Les lampes UV sont-elles efficaces pour désinfecter les espaces publics ?
Les lampes UV sont-elles efficaces pour désinfecter les espaces publics ? - © RTBF

Récemment, le patron de Brussels Expo, qui organise les grandes expositions sur le plateau du Heysel à Bruxelles, a déboursé plus d’un million d’euros pour équiper les salons, bureaux et sanitaires de lampes UV. Ces purificateurs UVC traqueraient et détruiraient le coronavirus par l’action des rayons pour en venir à bout. Ce système dernier cri est-il dès lors réellement efficace pour désinfecter les différents espaces publics ?  
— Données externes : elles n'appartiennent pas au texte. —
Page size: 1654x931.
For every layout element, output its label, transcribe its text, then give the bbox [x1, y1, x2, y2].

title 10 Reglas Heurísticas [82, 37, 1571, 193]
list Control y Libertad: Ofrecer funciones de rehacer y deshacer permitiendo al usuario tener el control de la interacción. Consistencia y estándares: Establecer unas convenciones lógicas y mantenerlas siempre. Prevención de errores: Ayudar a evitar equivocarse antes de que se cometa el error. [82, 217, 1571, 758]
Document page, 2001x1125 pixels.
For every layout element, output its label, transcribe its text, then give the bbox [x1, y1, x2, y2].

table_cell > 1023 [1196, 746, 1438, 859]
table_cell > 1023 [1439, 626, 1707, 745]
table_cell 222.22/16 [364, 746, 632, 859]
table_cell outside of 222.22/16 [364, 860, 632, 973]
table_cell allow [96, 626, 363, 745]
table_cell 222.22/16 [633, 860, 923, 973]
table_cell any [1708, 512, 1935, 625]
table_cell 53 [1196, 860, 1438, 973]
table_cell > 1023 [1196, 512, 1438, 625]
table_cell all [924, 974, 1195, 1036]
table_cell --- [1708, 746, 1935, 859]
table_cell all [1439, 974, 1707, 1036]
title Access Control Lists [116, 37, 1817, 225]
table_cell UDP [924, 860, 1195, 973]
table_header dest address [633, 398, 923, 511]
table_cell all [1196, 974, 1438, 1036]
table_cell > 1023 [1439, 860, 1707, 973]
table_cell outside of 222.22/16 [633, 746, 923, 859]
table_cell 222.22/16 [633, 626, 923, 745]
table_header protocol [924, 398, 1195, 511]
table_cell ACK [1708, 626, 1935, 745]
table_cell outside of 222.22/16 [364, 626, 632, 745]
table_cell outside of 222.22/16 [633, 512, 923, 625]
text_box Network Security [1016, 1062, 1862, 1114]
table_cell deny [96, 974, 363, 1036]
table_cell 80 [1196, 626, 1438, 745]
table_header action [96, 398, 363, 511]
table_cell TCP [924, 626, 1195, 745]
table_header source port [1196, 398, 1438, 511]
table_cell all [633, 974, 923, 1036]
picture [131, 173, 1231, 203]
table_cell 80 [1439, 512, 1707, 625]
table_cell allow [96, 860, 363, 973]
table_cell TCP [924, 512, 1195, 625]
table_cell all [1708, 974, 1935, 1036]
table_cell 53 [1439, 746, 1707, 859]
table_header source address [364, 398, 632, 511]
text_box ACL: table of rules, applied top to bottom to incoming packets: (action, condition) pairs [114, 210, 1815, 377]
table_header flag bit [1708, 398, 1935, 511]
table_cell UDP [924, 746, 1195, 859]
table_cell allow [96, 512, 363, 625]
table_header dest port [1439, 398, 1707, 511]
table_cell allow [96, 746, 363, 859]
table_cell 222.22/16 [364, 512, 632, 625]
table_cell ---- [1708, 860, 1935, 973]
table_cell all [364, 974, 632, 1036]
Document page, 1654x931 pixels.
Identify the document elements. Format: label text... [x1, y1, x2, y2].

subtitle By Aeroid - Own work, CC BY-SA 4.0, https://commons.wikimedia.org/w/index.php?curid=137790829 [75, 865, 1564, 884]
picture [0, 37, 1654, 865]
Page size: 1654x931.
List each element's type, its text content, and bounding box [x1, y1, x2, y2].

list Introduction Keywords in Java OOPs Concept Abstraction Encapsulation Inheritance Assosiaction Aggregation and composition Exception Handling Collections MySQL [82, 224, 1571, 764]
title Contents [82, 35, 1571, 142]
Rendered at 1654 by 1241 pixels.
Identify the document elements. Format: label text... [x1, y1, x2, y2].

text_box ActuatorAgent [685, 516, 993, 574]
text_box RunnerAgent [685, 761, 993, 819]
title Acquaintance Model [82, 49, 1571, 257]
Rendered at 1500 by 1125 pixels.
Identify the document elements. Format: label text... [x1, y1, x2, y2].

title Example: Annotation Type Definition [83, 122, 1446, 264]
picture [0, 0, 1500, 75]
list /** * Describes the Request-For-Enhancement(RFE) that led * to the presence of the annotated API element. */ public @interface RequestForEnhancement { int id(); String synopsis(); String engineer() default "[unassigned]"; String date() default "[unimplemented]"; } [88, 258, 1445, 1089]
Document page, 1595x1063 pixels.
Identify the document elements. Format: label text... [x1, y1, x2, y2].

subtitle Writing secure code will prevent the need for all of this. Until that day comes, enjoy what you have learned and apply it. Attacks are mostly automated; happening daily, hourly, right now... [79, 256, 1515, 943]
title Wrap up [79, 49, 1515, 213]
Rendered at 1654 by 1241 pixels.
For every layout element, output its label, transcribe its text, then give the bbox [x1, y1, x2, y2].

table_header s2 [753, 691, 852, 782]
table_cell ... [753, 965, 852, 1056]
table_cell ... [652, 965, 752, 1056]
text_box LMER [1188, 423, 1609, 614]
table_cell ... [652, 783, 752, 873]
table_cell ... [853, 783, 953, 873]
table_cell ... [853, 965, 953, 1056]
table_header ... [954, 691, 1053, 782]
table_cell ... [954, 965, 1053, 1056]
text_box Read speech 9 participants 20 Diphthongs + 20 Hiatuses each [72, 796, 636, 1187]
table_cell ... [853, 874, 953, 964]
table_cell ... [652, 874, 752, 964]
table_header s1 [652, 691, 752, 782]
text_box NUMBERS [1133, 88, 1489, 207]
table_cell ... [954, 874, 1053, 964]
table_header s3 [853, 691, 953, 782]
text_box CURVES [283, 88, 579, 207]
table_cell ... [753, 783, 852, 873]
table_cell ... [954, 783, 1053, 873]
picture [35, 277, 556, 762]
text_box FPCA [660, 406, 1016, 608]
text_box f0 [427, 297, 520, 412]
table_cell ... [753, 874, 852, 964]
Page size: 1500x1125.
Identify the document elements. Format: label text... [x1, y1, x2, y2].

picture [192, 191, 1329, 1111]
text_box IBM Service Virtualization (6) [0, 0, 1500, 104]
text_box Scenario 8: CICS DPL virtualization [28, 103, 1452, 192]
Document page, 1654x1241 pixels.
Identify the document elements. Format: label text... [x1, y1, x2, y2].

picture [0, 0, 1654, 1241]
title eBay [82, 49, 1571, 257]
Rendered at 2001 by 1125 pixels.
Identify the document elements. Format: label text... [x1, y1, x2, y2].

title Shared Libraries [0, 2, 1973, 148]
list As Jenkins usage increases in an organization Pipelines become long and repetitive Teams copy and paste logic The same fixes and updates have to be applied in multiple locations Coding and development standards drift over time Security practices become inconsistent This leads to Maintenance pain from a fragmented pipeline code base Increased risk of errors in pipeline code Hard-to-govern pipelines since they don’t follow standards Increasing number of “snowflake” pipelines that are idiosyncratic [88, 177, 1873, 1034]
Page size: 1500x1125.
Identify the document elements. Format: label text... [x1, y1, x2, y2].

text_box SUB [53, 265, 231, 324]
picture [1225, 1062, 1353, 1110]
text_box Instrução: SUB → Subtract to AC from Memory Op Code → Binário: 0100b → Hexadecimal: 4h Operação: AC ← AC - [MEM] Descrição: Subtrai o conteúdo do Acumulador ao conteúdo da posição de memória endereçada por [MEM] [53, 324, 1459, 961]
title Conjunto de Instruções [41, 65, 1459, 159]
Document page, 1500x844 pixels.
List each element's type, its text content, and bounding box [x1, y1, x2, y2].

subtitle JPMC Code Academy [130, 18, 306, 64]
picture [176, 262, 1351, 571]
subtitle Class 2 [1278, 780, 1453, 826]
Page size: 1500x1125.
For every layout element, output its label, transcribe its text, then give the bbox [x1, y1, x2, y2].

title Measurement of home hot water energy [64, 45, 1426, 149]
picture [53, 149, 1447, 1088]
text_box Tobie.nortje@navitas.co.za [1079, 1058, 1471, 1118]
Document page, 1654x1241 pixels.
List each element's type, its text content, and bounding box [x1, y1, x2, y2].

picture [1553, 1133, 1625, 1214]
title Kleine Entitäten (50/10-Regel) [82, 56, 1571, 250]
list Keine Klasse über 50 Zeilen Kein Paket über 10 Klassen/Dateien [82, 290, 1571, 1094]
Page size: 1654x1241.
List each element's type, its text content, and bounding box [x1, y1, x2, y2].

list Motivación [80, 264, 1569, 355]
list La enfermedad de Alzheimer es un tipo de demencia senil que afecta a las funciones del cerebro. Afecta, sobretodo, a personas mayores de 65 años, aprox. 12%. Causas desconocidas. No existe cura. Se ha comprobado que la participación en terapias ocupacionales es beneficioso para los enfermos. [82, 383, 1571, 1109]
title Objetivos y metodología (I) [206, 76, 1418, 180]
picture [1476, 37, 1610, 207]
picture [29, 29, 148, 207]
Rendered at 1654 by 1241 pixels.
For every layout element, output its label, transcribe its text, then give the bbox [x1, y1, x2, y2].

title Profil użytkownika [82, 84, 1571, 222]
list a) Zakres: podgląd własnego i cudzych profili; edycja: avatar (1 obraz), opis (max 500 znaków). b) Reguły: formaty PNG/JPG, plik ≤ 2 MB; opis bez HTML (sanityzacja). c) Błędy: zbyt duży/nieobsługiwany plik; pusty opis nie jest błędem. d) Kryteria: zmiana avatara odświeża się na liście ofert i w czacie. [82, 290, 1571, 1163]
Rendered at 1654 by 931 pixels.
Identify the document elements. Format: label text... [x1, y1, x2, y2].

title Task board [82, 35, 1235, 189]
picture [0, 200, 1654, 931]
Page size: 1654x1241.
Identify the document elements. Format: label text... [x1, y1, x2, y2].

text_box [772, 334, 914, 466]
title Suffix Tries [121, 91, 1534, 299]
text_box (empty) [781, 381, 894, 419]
Des propriétés décontaminantes prouvées

Il faut savoir que les propriétés décontaminantes des rayons UV sur les micro-organismes sont bien connues des scientifiques. La technologie est généralement utilisée dans les laboratoires : le soir, après manipulations, les techniciens désinfectent les surfaces et les lampes UV accrochées au plafond terminent ensuite le travail de purification pendant la nuit. Le dispositif est également installé dans les blocs opératoires ou les salles d’attente très confinées. Pour renforcer son efficacité, un système de ventilation est ajouté afin d’envoyer les particules potentiellement infectées vers les lampes et de diriger vers les patients un flux constant d’air traité. Les études démontrent par exemple que les rayonnements ultra-violets réduisent de 70% la transmission de la tuberculose qui a été longuement analysée. En définitive, si l’efficacité de telles lampes a déjà été prouvée dans les milieux restreints, aucun essai scientifique n’a encore garanti la pertinence de la technologie dans de grands espaces publics.

Une technologie miracle ?

Les fabricants de ces lampes UV clament qu’elles ont fait leurs preuves, notamment dans les hôpitaux de campagne à Wuhan. Rappelons cependant une nouvelle fois qu’aucune étude scientifique n’a encore démontré leur efficacité dans de vastes espaces. L’idée serait donc d’installer ces machines à grande échelle un peu partout. Anne Simon, médecin spécialisé en prévention et contrôle des infections aux Cliniques universitaires Saint-Luc, confirme que la méthode est intéressante, mais qu’elle doit être combinée avec des mesures de protection additionnelles. En d’autres termes, les rayons UV ne sont pas une technologie miracle. L’administrateur délégué de Brussels Expo précise d’ailleurs que le système ne représentera qu’un plus parmi les autres directives ayant déjà prouvé leur efficacité :  port du masque, lavage des mains, distance sociale imposée et régulation drastique du nombre de personnes dans les mêmes espaces.

Mesures qui rassurent

Lorsque le port du masque est imposé, la contamination de l’environnement diminue fortement. Par conséquent, selon Anne Simon, les lampes à UV ne seraient plus forcément nécessaires. Finalement, cette technologie équipant les grands espaces comme les aéroports ou les halls de salles de concert aurait aussi et surtout une fonction rassurante non négligeable. En effet, l’angoisse de la contamination, la crainte du monde extérieur, la méfiance de l’autre saisissent la plupart des citoyens. Les questions se bousculent : comment allons-nous nous comporter dans le monde post-coronavirus, un monde rempli de risques ? Il faudra donc mettre en place différentes sortes de manœuvres rassurantes, d’une efficacité parfois relative, pour apaiser la population.